Goodness. I should be doing dishes. I should be flossing my teeth. I should be putting couch cushions back on the couch for the hundredth time this week instead of thinking "Why? They'll get pulled off first thing in the morning anyway." I should be grateful that my daughter goes back to preschool tomorrow, rather than being thoroughly bummed that her break went so fast and wishing she could stay home a week longer. I should be sleeping so that I'm not a zombie when the Wee One wakes up at 3:00 and wants to eat.
More than that, I think part of me believes I should be running my fingers through azure blue water rather than being on the computer. That I should be in a time zone far away, jotting notes furiously in a notebook and contracting odd stomach diseases from local cuisine. That, rather than the static hum of the laptop, I should be hearing the rise and fall of babbling languages--some of which are coherent to me, but not all. That I should look odd and out of place in a sea of NOT blonde people.

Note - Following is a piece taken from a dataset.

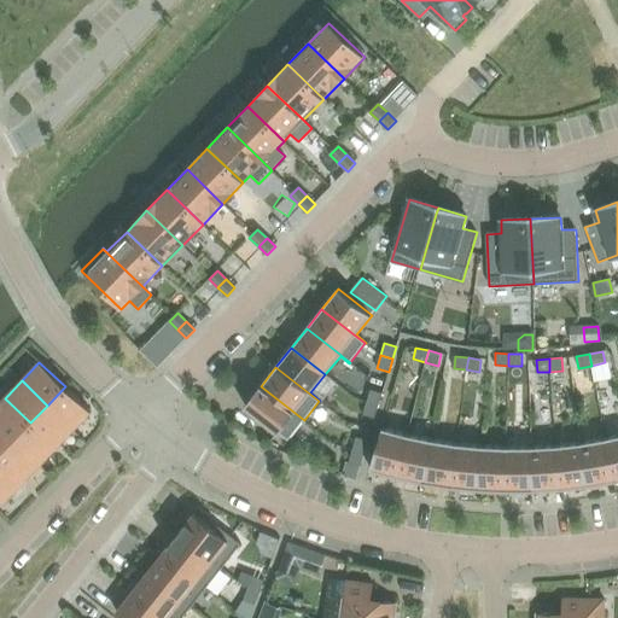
[(47,406),(74,430),(92,412),(65,386),(47,406)]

Now, I'm not complaining. I'm really not. I've had a lovely day, and I have a *fabulous* life, but do you ever flip open Reader's Digest and read about the guy saving orphans in Nepal and think, "Wow. Now that guy has a calling"? Well. I do. Not all the time. I read Into Thin Air once and decided that I should stay as far away from the Himalayas as humanly possible. And when I went to Indonesia on a whim and *did* contract some odd stomach bug from eating pizza with local goat's cheese on it, I regretted it the entire 17 hour long flight home.
Strangely enough, very soon my husband will be the one taking a flight that is many hours long, over an ocean, to a different continent to visit his parents, who happen to live in the kind of country that you need some serious vaccines to visit. He'll be seeing the Atlantic from the other side, while I hold up the walls of the home we've made together. And you know what? I can't say I'm jealous. I wish I could go, to be with him. I wish I could go, to see his parents. But a yellow fever vaccine so that I can fill up on fuu-fuu, chicken, and rice? I think I'll pass.
I think it was Buddha who said that if you leave your own backyard in search of happiness, you're chasing a shadow. Maybe, rather than being on this computer, I should be making a list of all the reasons that home is the very best place for me to be right now.